Acara Sabtu itu menyusul protes di luar rumah Hakim Agung yang konservatif sepanjang minggu yang dikecam oleh Partai Republik dan beberapa Demokrat di Kongres karena melewati batas.

“Saya pikir itu tercela. Jauhi rumah dan keluarga pejabat terpilih dan anggota pengadilan,” Ketua Komite Kehakiman Senat Richard J. Durbin, Demokrat Illinois, mengatakan kepada CNN pada hari Selasa.

Pemimpin Minoritas Senat Mitch McConnell, dari Partai Republik Kentucky, menyebut protes itu sebagai “upaya untuk menggantikan aturan hukum dengan aturan massa.”

“Mencoba menakut-nakuti hakim federal untuk memutuskan dengan cara tertentu jauh di luar batas pidato atau protes Amandemen Pertama,” katanya.

Anggota parlemen lainnya telah mendukung para pengunjuk rasa.

“Jika protes damai, ya,” Pemimpin Mayoritas Senat Charles E. Schumer, Demokrat New York, mengatakan Selasa. “Rumah saya — ada protes tiga, empat kali seminggu di luar rumah saya. Cara Amerika untuk memprotes secara damai tidak masalah.”
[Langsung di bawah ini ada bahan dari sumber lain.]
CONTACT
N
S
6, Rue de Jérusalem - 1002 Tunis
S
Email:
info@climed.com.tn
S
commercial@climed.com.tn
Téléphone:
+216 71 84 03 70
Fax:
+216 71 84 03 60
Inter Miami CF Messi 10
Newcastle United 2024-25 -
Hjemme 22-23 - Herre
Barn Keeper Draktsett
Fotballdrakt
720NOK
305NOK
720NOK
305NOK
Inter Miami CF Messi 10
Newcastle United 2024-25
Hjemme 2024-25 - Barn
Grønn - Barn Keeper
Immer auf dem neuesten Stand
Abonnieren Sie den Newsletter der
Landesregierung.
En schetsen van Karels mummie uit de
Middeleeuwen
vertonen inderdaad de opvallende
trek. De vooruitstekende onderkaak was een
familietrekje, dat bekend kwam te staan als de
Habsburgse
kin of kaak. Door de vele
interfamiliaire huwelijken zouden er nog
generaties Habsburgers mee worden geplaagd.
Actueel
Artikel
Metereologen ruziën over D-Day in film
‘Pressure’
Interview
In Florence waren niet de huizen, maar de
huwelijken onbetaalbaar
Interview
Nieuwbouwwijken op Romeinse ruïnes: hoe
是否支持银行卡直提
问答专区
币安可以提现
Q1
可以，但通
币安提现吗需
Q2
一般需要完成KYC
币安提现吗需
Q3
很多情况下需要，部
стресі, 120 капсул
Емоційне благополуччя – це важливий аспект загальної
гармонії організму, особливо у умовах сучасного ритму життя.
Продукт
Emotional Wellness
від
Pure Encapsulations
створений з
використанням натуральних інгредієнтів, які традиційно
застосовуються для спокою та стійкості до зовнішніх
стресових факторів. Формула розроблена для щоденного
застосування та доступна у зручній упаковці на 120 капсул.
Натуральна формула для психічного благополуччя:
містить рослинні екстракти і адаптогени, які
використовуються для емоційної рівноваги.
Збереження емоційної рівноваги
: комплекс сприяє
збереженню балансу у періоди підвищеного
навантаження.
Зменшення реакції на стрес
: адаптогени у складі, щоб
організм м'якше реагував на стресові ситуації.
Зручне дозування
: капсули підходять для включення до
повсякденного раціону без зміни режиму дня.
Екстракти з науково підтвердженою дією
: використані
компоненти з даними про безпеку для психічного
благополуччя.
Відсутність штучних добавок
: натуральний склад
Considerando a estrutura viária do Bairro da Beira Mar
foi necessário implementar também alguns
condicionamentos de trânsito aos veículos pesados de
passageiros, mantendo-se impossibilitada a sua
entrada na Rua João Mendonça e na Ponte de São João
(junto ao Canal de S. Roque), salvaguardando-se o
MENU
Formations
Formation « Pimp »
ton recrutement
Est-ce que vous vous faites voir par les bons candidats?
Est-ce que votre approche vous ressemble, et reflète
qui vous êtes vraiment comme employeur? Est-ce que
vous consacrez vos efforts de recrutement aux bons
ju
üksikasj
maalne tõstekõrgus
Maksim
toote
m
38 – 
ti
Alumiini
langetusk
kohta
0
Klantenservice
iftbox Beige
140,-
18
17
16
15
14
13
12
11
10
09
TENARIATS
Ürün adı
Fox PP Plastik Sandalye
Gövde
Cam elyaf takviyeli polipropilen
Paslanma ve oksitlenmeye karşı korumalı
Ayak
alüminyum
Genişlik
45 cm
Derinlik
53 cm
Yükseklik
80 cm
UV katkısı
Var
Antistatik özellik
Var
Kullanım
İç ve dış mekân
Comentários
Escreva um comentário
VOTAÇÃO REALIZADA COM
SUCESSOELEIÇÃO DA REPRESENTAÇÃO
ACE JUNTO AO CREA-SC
Keputusan Mahkamah Agung yang bocor juga mendorong upaya Senat Demokrat untuk meloloskan undang-undang yang akan mengkodifikasi keputusan Mahkamah Agung tahun 1973 yang melegalkan aborsi menjadi undang-undang.

Partai Republik menentang tindakan itu, yang dikenal sebagai Undang-Undang Perlindungan Kesehatan Wanita, dengan alasan bahwa RUU itu akan jauh melampaui kodifikasi Roe v. Wade dengan menghapus hampir semua pembatasan aborsi yang diberlakukan oleh negara bagian.

Senator Joe Manchin III, Demokrat Virginia Barat, bergabung dengan Partai Republik dalam menentang tindakan tersebut, menyebutnya “ekspansi” aborsi.

Senat memberikan suara 49-51 pada pemungutan suara prosedural pada tindakan itu, jauh dari 60 suara yang diperlukan.

umumnya dapat segera otomatis terupdate seiring dengan pengumuman livedraw sgp pools. Jadi dapat dipastikan bahwa setiap keluaran sgp yang di terima mampu dipertanggungjawabkan keasliannya. Sebab memang singapore pools telah bekerjasama baik bersama web ini sejak lama. Dan beri tambahan keyakinan untuk menjadi penyalur hasil keluaran sgp resmi berasal dari perusahaan selanjutnya di tanah air lewat kami.